The American Civil Liberties Union lost a case about offensive speech and workers’ rights — over its own workplace.
A judge ruled on Wednesday that the A.C.L.U. had illegally fired an employee, Kate Oh, from her job as senior policy counsel. The group had accused her of using language that was racist and that singled out people of color in the office.
Michael A. Rosas, an administrative law judge, said that the A.C.L.U.’s accusation that she had targeted people of color “is not borne out by the facts.” He noted that her complaints were not about colleagues but superiors within the organization, and that she had also complained about white managers.
Ms. Oh never uttered a racial slur or invoked race, court filings showed. She said that she considered herself a whistle-blower and advocate for other women in the office, drawing attention to an environment she said was rife with sexism and fear. Her frequent, sometimes intemperate, complaints irritated her bosses, she argued, so they retaliated by firing her.

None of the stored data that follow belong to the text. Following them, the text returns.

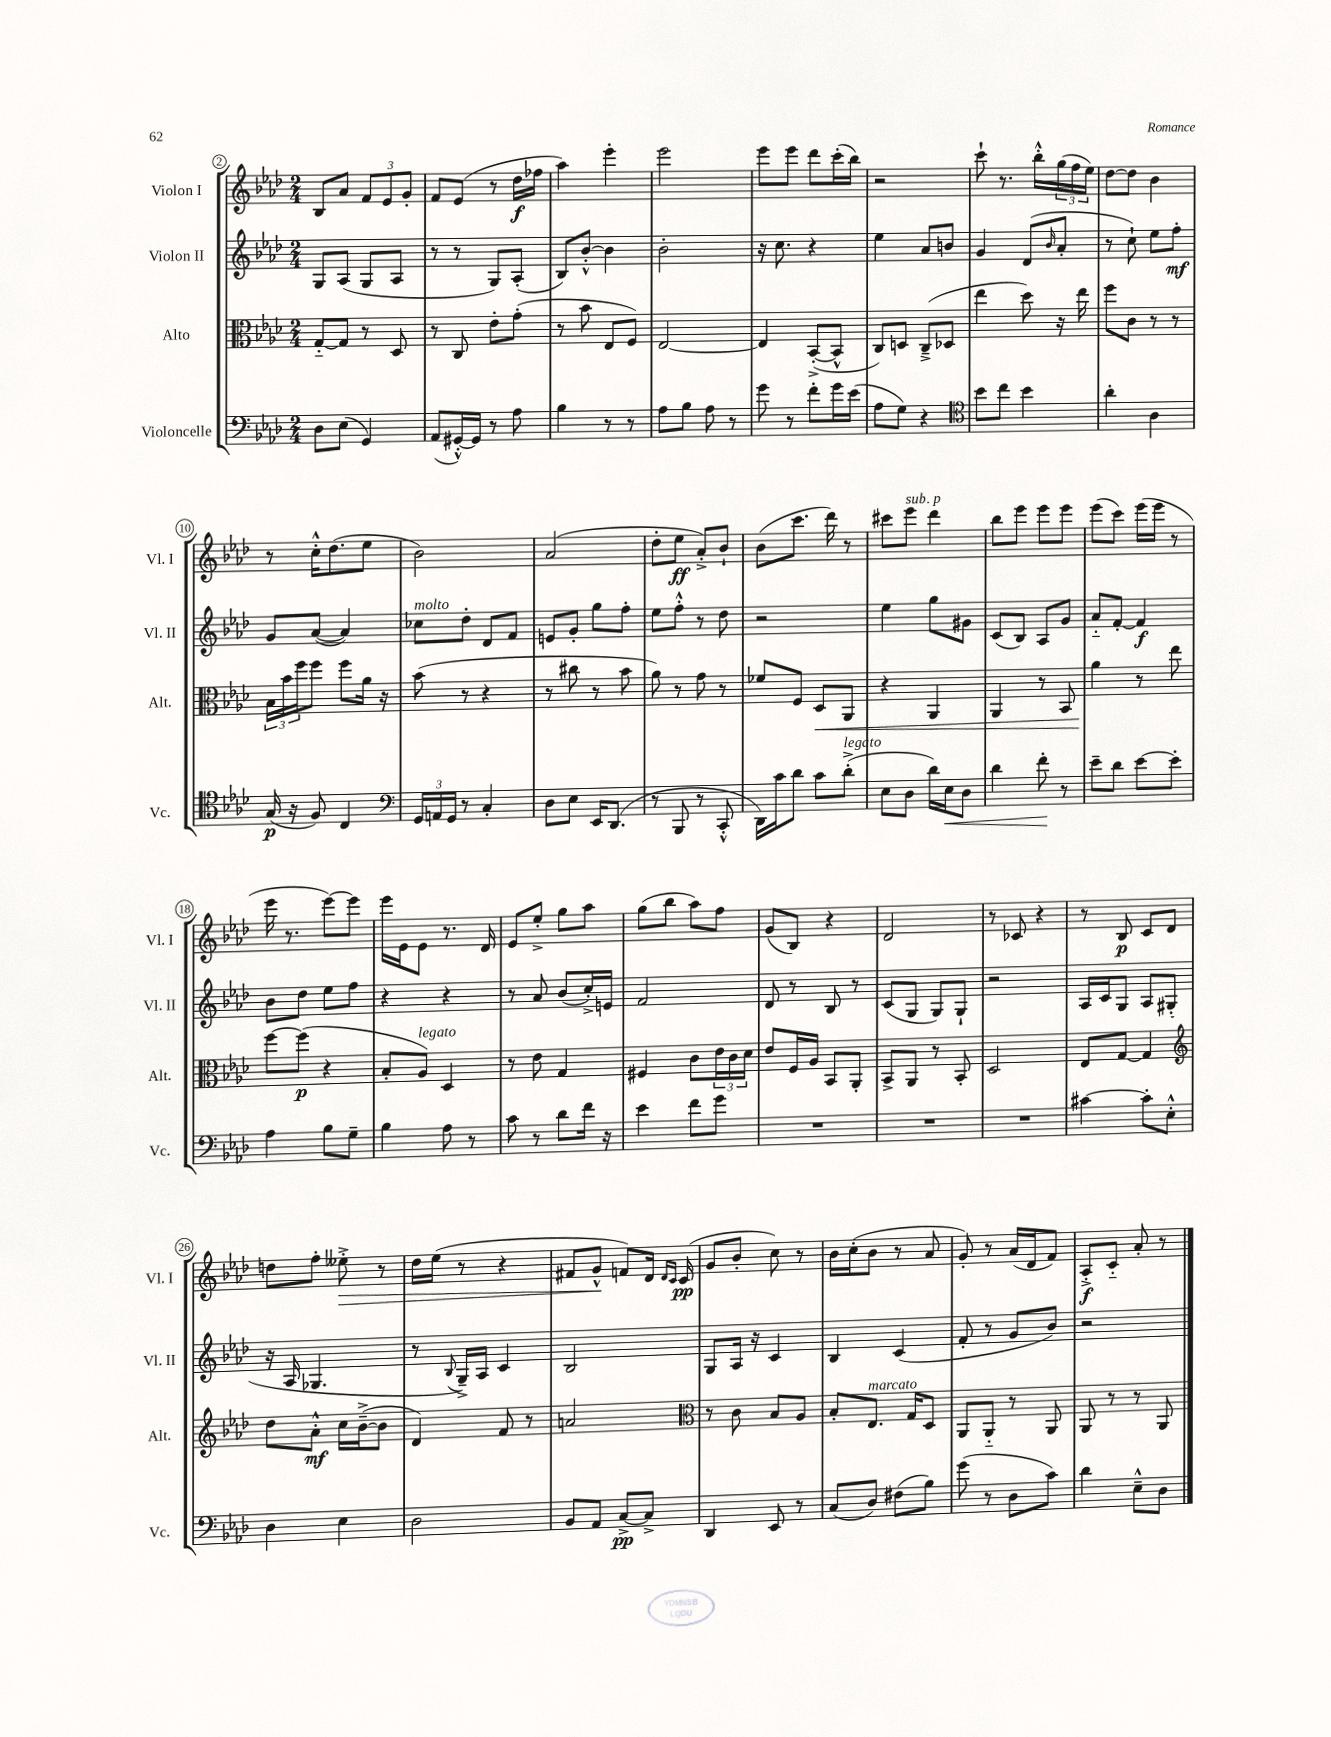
<<
\new StaffGroup <<
\new Staff = "s0" \with { instrumentName = "Violon I" shortInstrumentName = "Vl. I" } {
    \clef treble \key aes \major \numericTimeSignature \time 2/4
    bes8 aes'8 \tuplet 3/2 { f'8 ees'8 g'8-. } |
    f'8 ees'8( r8 des''16\f fes''16 |
    aes''4) ees'''4-. |
    ees'''2 |
    ees'''8 ees'''8 des'''8 c'''16-.( bes''16) |
    r2 |
    c'''8-! r8. bes''16-.-^ \tuplet 3/2 { g''16( f''16 ees''16) } |
    des''8~ des''8 bes'4 |
    r8 c''16-.-^ des''8.( ees''8 |
    bes'2) |
    aes'2( |
    des''8-. ees''8\ff aes'8-.->) bes'8-! |
    bes'8( c'''8. des'''16) r8 |
    cis'''8 ees'''8^\markup { \italic "sub. p" } des'''4 |
    bes''8 ees'''8 ees'''8 ees'''8 |
    ees'''8( c'''8) ees'''16( ees'''16 r8 |
    ees'''16 r8. ees'''8~) ees'''8 |
    ees'''16 ees'16 ees'8 r8. des'16 |
    ees'8 ees''8-.-> g''8 aes''8 |
    g''8( bes''8 aes''8) f''8 |
    g'8( bes8) r4 |
    des'2 |
    r8 ces'8 r4 |
    r8 bes8\p c'8 des'8 |
    d''8 f''8-. eeses''8-.->\> r8 |
    des''16 ees''16( r8 r4 |
    fis'8 g'8-^\! f'8) des'16 \grace { des'16 c'16 } c'16\pp( |
    g'8 bes'8-. c''8) r8 |
    bes'16 c''16-.( bes'8 r8 aes'8 |
    g'8-.) r8 aes'16( des'16 f'8) |
    aes8-.->\f c'8-_ aes'8-. r8 \bar "|." |
}
\new Staff = "s1" \with { instrumentName = "Violon II" shortInstrumentName = "Vl. II" } {
    \clef treble \key aes \major \numericTimeSignature \time 2/4
    g8 aes8( g8 aes8 |
    r8 r8 g8) aes8-.( |
    bes8) bes'8~-.-^ bes'4 |
    bes'2-. |
    r16 c''8. r4 |
    ees''4 aes'8 b'8 |
    g'4 des'8( \grace { bes'16 } aes'8-. |
    r8 c''8-!) ees''8 f''8-.\mf |
    g'8 aes'8~( aes'4) |
    ces''8^\markup { \italic "molto" } des''8-. des'8 f'8 |
    e'8 g'8-. g''8 f''8-. |
    ees''8 f''8-.-^ r8 des''8 |
    r2 |
    ees''4 g''8 gis'8 |
    c'8( bes8) aes8 g'8 |
    aes'8-_ f'8~-. f'4\f |
    bes'8 des''8 ees''8 f''8 |
    r4 r4 |
    r8 aes'8 bes'8( c''16-.->) e'16 |
    f'2 |
    des'8 r8 bes8 r8 |
    c'8( g8 g8) g8-! |
    r2 |
    aes16 c'16 g8 aes8 gis8-.( |
    r16 aes16 ges4. |
    r8 \appoggiatura { bes8 } g16--->) aes16 c'4 |
    bes2 |
    g8 aes16 r16 c'4 |
    bes4 c'4( |
    f'8-. r8 g'8 bes'8) |
    r2 \bar "|." |
}
\new Staff = "s2" \with { instrumentName = "Alto" shortInstrumentName = "Alt." } {
    \clef alto \key aes \major \numericTimeSignature \time 2/4
    g8~-_ g8 r8 des8 |
    r8 c8 ees'8-. g'8-.( |
    r8 bes'8 ees8 f8) |
    ees2~ |
    ees4 bes,8~-.->( bes,8-^ |
    c8) d8 c8--->( des8 |
    ees''4 des''8) r16 ees''16 |
    f''8 c'8 r8 r8 |
    \tuplet 3/2 { bes16 bes'16 f''16 } f''8 f''8 aes'16 r16 |
    bes'8( r8 r4 |
    r8 cis''8 r8 bes'8 |
    aes'8) r8 g'8 r8 |
    fes'8 f8 des8\< aes,8 |
    r4 aes,4 |
    aes,4 r8 bes,8 |
    aes'4\! r8 ees''8 |
    f''8~ f''8\p( r4 |
    bes8-. aes8^\markup { \italic "legato" }) des4 |
    r8 ees'8 g4 |
    fis4 c'8 \tuplet 3/2 { ees'16 c'16 des'16 } |
    ees'8 f16 aes16 bes,8 aes,8-. |
    bes,8-> aes,8 r8 bes,8-. |
    des2 |
    ees8 g8~ g4 |
    \clef treble des''8 aes'8-.-^\mf c''16 bes'16~--->( bes'8 |
    des'4) f'8 r8 |
    a'2 |
    \clef alto r8 c'8 bes8 aes8 |
    bes8-. ees8.^\markup { \italic "marcato" } g16 des8 |
    aes,8 aes,8-_ r8 aes,8 |
    aes,8 r8 r8 aes,8 \bar "|." |
}
\new Staff = "s3" \with { instrumentName = "Violoncelle" shortInstrumentName = "Vc." } {
    \clef bass \key aes \major \numericTimeSignature \time 2/4
    des8 ees8( g,4) |
    aes,8( gis,16~-.-^) gis,16 r8 aes8 |
    bes4 r8 r8 |
    aes8 bes8 aes8 r8 |
    g'8 r8 f'8-. g'16 ees'16( |
    aes8 g8) r4 |
    \clef tenor bes'8 c''8 bes'4 |
    aes'4-. aes4 |
    g16\p( r16 f8) c4 |
    \clef bass \tuplet 3/2 { g,16 a,16 g,16 } r8 c4-. |
    des8 ees8 ees,16 des,8.( |
    r8 bes,,8 r8 c,8-.-^ |
    des,16) c'16 des'8 c'8 des'8-.->^\markup { \italic "legato" }( |
    ees8 des8 des'16) ees16\< des8 |
    des'4 f'8-.\! r8 |
    ees'8-- des'8 ees'8~ ees'8-. |
    aes4 bes8 g8-- |
    bes4 aes8 r8 |
    c'8 r8 des'8 f'16 r16 |
    ees'4 f'8 g'8 |
    R2 |
    R2 |
    R2 |
    cis'4~ cis'8-. ees8-.-^ |
    des4 ees4 |
    des2 |
    bes,8 aes,8 c8~->\pp c8-> |
    des,4 ees,8 r8 |
    c8( des8) fis8( bes8) |
    g'8( r8 des8 c'8) |
    des'4 ees8---^ des8 \bar "|." |
}
>>
>>
\layout { \context { \Score currentBarNumber = #2 \override BarNumber.stencil = #(make-stencil-circler 0.1 0.3 ly:text-interface::print) } }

The case placed one of the nation’s leading defenders of workers’ rights under scrutiny for violating the very workplace protections it typically seeks to enforce.
The judge ordered the A.C.L.U. to reinstate Ms. Oh, who was fired in May 2022, and to give her back pay.
Ms. Oh said the ruling sent a message that “no one is above the law,” according to a statement she issued through the Nonprofit Professional Employees Union, which represented her. That includes, Ms. Oh added, “powerful management officials claiming to champion civil liberties with their words while illegally doing the opposite with their actions.”
The A.C.L.U. said it planned to appeal and insisted that Ms. Oh had engaged in “abusive behavior toward colleagues of color” and “rank insubordination.”
“Employment at the A.C.L.U. is a privilege,” the organization said in a statement, adding that Ms. Oh had “forfeited that privilege by her discriminatory and unacceptable behavior.”
The ruling stemmed from a complaint Ms. Oh filed with the National Labor Relations Board accusing the A.C.L.U. of violating federal worker protections when it fired her. The N.L.R.B. agreed that Ms. Oh’s complaint had merit and pursued the case on her behalf.
The case essentially revolved around the question of whether Ms. Oh’s complaints against A.C.L.U. managers added up to racism or were just harshly worded and occasionally belligerent criticisms of bosses who happened to be Black.
In one instance, she told a manager that she was “afraid” to talk with him. In another, she said that she had considered a conversation with a superior to be “chastising.” And in a meeting, she repeated a satirical phrase likening her bosses’ behavior to suffering “beatings.”
The final straw leading to Ms. Oh’s termination, according to the A.C.L.U., came when she wrote on social media that she was “physically repulsed” having to work for “incompetent/abusive bosses.”
A.C.L.U. managers and their lawyers argued that the language Ms. Oh used may not have been overtly or intentionally racist, but that it nonetheless caused harm to Black employees. And when their warnings to her went unheeded, the organization said, it was justified in firing her.
This position struck some legal experts as unusual — even hypocritical. The organization, which has a long history of defending the right to free speech even at its most odious and offensive, argued in legal filings for an expansive definition of what constitutes racist or racially coded speech.
In recent years, as the A.C.L.U. adopted a political posture more aligned with liberal and progressive social justice groups, some critics have accused it of veering away from its commitment to free speech and the principle that it might not like what someone says but will defend their right to say it. The organization rejects that criticism, noting its defense of clients like the National Rifle Association in a major First Amendment case.
Judge Rosas noted that while the A.C.L.U. legitimately sought to promote “a work culture free of discrimination, harassment and retaliation,” it also invalidated legitimate workplace concerns Ms. Oh had raised.
Her language may have been harsh and impulsive, the judge found, but it was not sufficient grounds for terminating her. “Oh’s language,” said Judge Rosas, “was typical of heated commentary by employees in many a workplace criticizing their managers or working conditions.”